Economic success is more than ever dependent on innovation, adapting, beating the competition and standing out from the crowd (Worthington 2005). Moreover, in our economic climate, the fate of our recovery is not only place in the hands of the consumer but also in the hands of businesses. Entrepreneurs can and will help the recovery, especially in the UK (Worthington 2005). The ability to create, innovate, revolutionise and develop are not just ideals, they are starting points and the foundations for most business start-ups. It is a crowded market place, so what makes you and your product different? This process, all involves creativity and innovation. As such, it can be assumed that entrepreneurs need to be creative and innovative in order to start their entrepreneurial journey. But what is creativity? How does one become creative and think of a business idea, in everyday life?
The notion of success and especially, the success of an entrepreneur is often treated like a secret and some unidentified formula. It isn’t. Entrepreneurs are ordinary people. They don’t follow a set of stages in order to be successful; it is hard work, luck and an idea. The idea doesn’t have to be mind-blowing or brilliant, there just has to be an unanswered need and a created solution to fulfil it.
A key barrier, to my business journey so far, is the concept that an entrepreneur has to be innovative and creative. I have often found myself thinking “I can’t start a business because my idea isn’t good enough” or “I’m not really an ideas person”. This partially based on my idealistic view of what an entrepreneur “should” be rather than what they actually are (Burns 2011). My view of someone who is creative was someone who is artistic, has lots of brilliant ideas and makes them into a reality. Someone who literally spends their day tripping over excellent solutions to problems. When I was a child, I really struggled with creativity in the artistic sense. I can’t draw, I’m not musical; I can’t physically create things of beauty, therefore I considered myself uncreative. Consequently, until recently I waited for the idea for a business to come to me; I’ve always felt I’ve had all the business skills to make a successful entrepreneur, but if only I had the idea. Within my early business life, I sat back and watched people thinking “I wish I could have thought of that”. But then I realised, innovation is within everyone’s reach; you just have to try and open your mind to the possibility. Creativity is a challenge you can set for yourself.

◆ **Data lines**
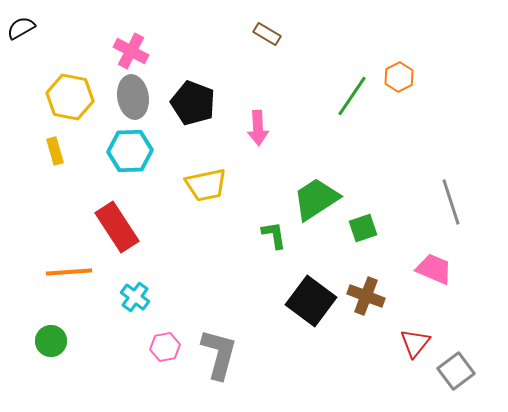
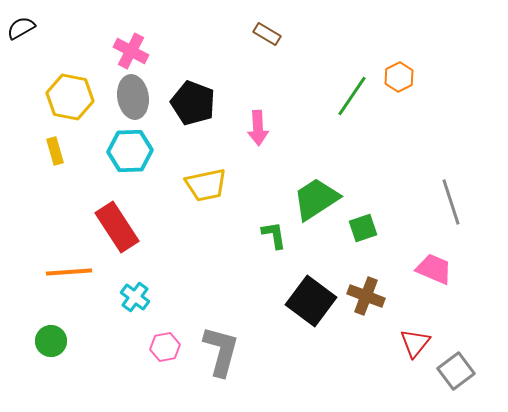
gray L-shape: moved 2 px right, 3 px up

◆ **Tasks to perform**
1 - Summarize the essay on entrepreneurship and creativity in two sentences.
2 - Please answer these questions on the essay on entrepreneurship and creativity:
(a) Besides the consumer, who does the essay say holds the fate of the economic recovery?
(b) What three things does the essay say an entrepreneur's success comes from?
(c) What two artistic abilities does the writer say they lack?

◆ **Outputs in order**
1 - The essay holds that entrepreneurs are ordinary people whose success rests not on a secret formula but on hard work, luck and an idea that meets an unanswered need, although creativity and innovation form the basis of most business start-ups. The writer describes having treated a lack of artistic creativity as a barrier to starting a business before realizing that innovation is within everyone's reach.

2 -
(a) Businesses.
(b) Hard work, luck and an idea.
(c) Drawing and musical ability.